Robert Vargas is an American contemporary artist based in Los Angeles, known for large-scale freehand murals and mixed-media portrait work. His murals and portraits appear on prominent buildings across downtown Los Angeles and in cities in Europe, the Middle East, and Asia. Raised in Boyle Heights, Vargas studied at the Los Angeles County High School for the Arts and later at Pratt Institute in Brooklyn, New York.

Coverage of Angelus, a 14-story mural near Pershing Square, has described Vargas as painting the work freehand without grids or projections. He is also known for Our Lady of DTLA. In 2024, he completed LA Rising, a 150-foot Shohei Ohtani mural on the Miyako Hotel in Little Tokyo, and later that year painted large public tributes to pitcher Fernando Valenzuela in Boyle Heights and at Dodger Stadium.

==Early life and education==
Vargas was raised in Boyle Heights. He began painting murals at the age of ten.

At age 16, his work was featured in murals at the Autry Museum of the American West, and at 17, he was commissioned to paint a mural at the Edmund D. Edelman Children's Court. Vargas attended the Los Angeles County High School for the Arts (LACHSA) and later studied at the Pratt Institute in Brooklyn, New York.

==Career==
Vargas has created murals in Los Angeles neighborhoods including Boyle Heights, Little Tokyo, and downtown Los Angeles, and has also completed projects internationally. His work often foregrounds local residents, Indigenous histories, and cultural icons.

In 2013, he completed Our Lady of DTLA at 6th and Spring Streets in downtown Los Angeles. In 2017, Vargas began work on Angelus, a 14-story mural near Pershing Square.

In 2019, Vargas held his solo exhibition Från Själen at the VIDA Museum in Örebro, Sweden. The same year, he collaborated with NBC Peacock in developing visual content that highlighted Chicano and Mexican American cultural themes for the platform's brand identity and promotional materials.
In 2019, Vargas painted a mural of Mötley Crüe on the façade of the Whisky a Go Go in West Hollywood to coincide with the release of the Netflix biopic The Dirt. In 2021, he created Long Live the King, a 17-foot-tall mural honoring Eddie Van Halen on the exterior wall of Guitar Center on the Sunset Strip.

In March 2024, Vargas completed LA Rising, a large-scale mural of baseball player Shohei Ohtani on the Miyako Hotel in Little Tokyo. Following the death of Fernando Valenzuela in 2024, Vargas painted memorial murals honoring the pitcher in Boyle Heights and at Dodger Stadium.

Vargas has also painted major murals for organizations engaged in food justice and health care, including Project Angel Food, the AIDS Healthcare Foundation's Food for Health program, St. Jude Children's Research Hospital, and Children's Hospital Los Angeles. Actor and activist Edward James Olmos has praised Vargas's work, saying that he "brings a deep humanity to everything he does, anywhere in the world."

==Philanthropy and community work==
Vargas has contributed artwork and participated in fundraising initiatives for organizations focused on food access and health equity. He has worked with Project Angel Food, a Los Angeles-based nonprofit that delivers medically tailored meals to individuals facing serious illnesses.
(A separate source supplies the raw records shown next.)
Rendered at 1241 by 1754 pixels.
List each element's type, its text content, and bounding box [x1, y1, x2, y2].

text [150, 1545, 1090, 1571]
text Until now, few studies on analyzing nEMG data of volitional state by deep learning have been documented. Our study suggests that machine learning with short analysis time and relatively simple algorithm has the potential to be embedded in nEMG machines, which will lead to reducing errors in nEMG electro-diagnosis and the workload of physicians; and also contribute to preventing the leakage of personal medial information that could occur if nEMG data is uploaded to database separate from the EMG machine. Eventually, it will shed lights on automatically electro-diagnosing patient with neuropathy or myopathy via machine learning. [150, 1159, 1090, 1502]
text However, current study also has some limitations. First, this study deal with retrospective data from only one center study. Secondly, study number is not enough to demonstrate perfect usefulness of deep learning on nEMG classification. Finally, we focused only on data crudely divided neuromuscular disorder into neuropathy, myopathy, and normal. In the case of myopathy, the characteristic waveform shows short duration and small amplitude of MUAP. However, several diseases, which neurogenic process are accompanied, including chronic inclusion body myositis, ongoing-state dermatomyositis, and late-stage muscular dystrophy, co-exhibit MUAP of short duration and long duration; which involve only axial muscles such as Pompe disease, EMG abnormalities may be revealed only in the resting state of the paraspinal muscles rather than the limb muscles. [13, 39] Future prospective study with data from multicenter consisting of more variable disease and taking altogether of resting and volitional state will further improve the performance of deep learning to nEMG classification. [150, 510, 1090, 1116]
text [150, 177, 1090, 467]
He has also supported the AIDS Healthcare Foundation's Food for Health program, which addresses food insecurity for people living with HIV/AIDS.
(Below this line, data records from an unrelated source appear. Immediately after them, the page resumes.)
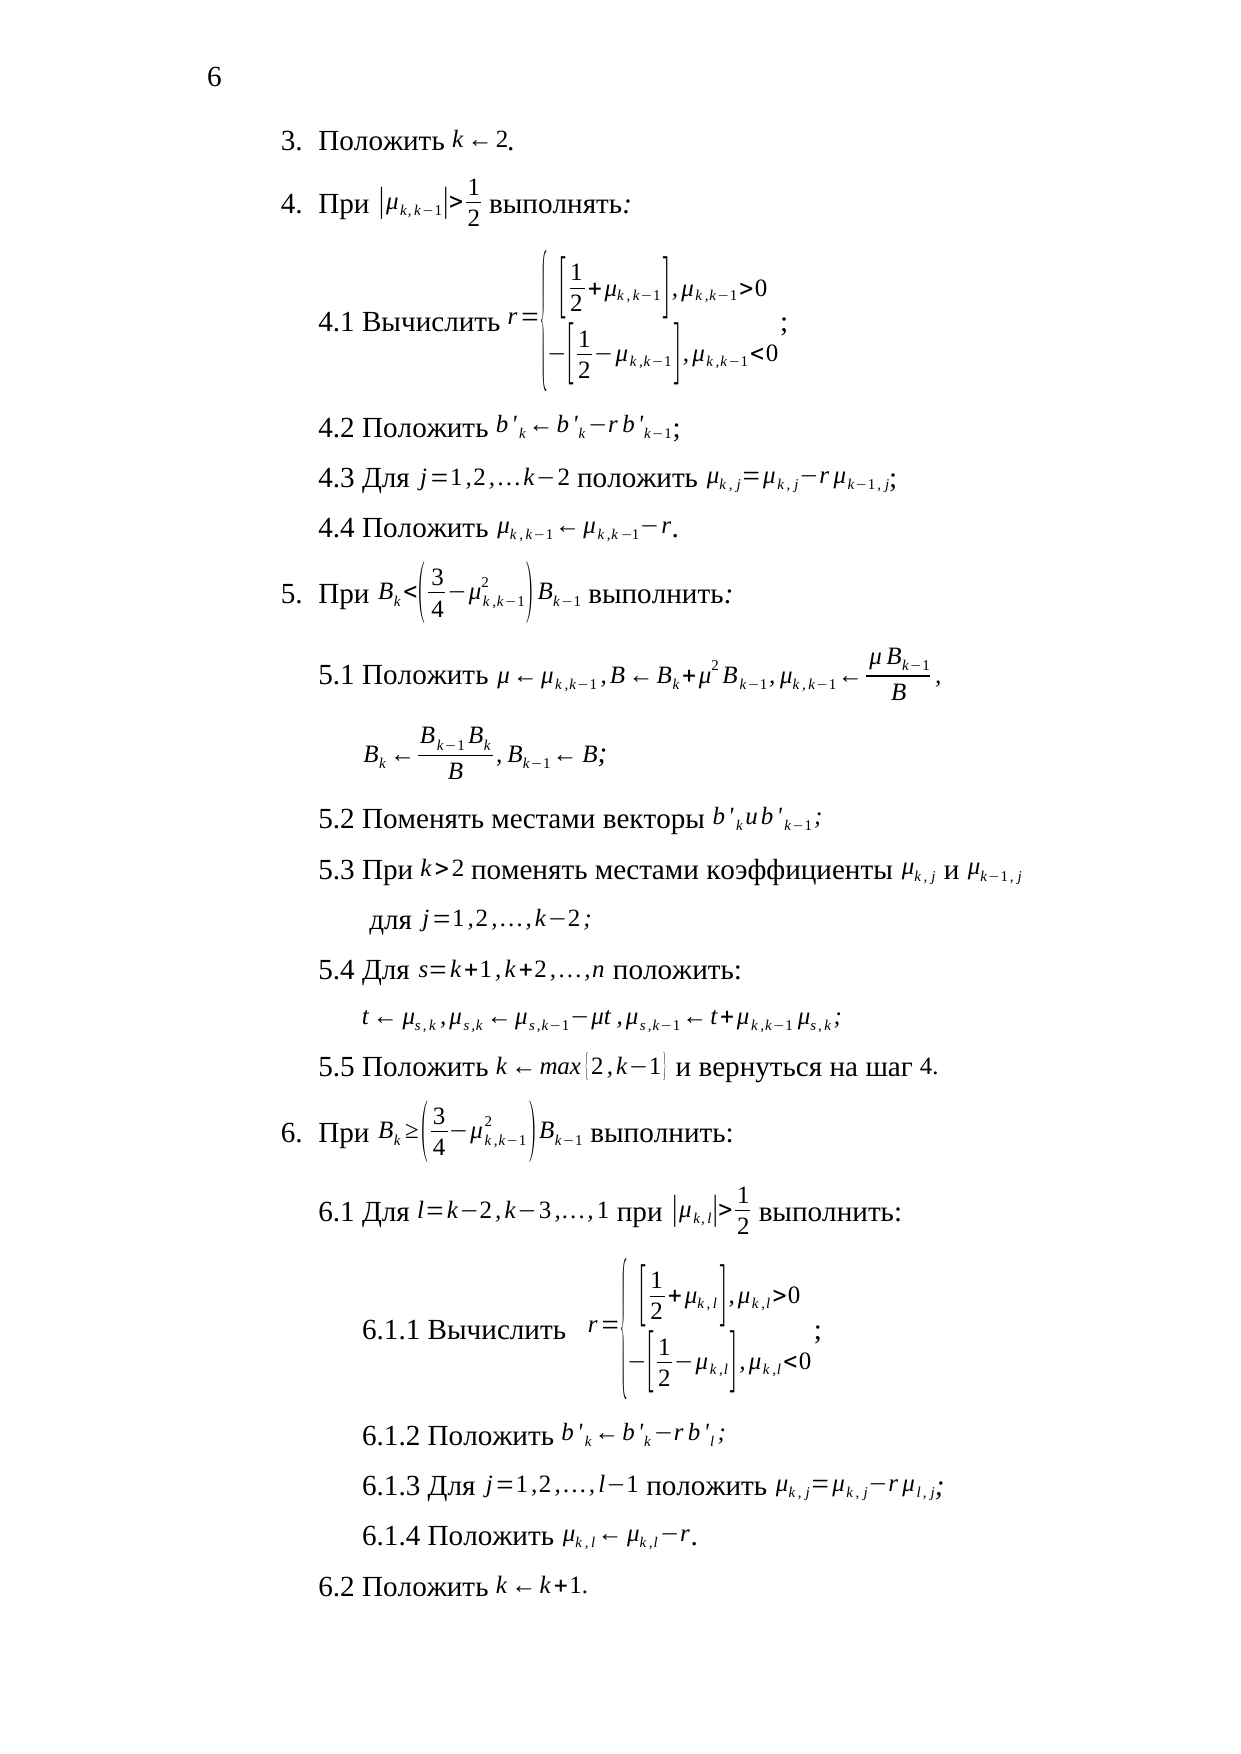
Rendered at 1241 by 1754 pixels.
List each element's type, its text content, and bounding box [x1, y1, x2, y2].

list 4.1 Вычислить ; [318, 249, 1181, 393]
list 4.2 Положить ; [318, 410, 1181, 443]
list Положить . [281, 123, 1181, 157]
list Для положить: [318, 952, 1181, 986]
list 6.1.1 Вычислить ; [362, 1257, 1181, 1401]
list Поменять местами векторы [318, 801, 1181, 835]
list ; [362, 722, 1181, 785]
list 4.3 Для положить ; [318, 460, 1181, 494]
list Положить [318, 642, 1181, 705]
list 6.1.2 Положить [362, 1418, 1181, 1451]
list При выполнить: [281, 561, 1181, 626]
list Для при выполнить: [318, 1181, 1181, 1240]
list 6.1.3 Для положить ; [362, 1468, 1181, 1502]
list Положить и вернуться на шаг [318, 1049, 1181, 1083]
list При выполнять: [281, 173, 1181, 232]
list 6.1.4 Положить . [362, 1518, 1181, 1552]
list для [362, 902, 1181, 936]
list При поменять местами коэффициенты и [318, 852, 1181, 885]
list Положить [318, 1569, 1181, 1602]
list При выполнить: [281, 1099, 1181, 1164]
list 4.4 Положить . [318, 510, 1181, 544]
Following the Eaton Fire, Vargas assisted with recovery efforts by creating art to support displaced families and participating in community relief activities in the affected Los Angeles County areas. He has supported St. Jude Children's Research Hospital and Children's Hospital Los Angeles through art donations and participation in charity events.

==Honors==
In 2021, the Los Angeles City Council proclaimed September 8 as Robert Vargas Day in the City of Los Angeles. In 2022, the City Council designated an intersection in Boyle Heights as Robert Vargas Square in recognition of his contributions to Los Angeles art.

In 2024, Vargas received an honorary Doctor of Humane Letters from Art Center College of Design and delivered the commencement address at the college's spring graduation. That same year, he received the Excellence in the Arts Award from the Mexican American Legal Defense and Educational Fund (MALDEF).

In 2026, the Los Angeles County Board of Supervisors proclaimed January 24 as Robert Vargas Day in Los Angeles County.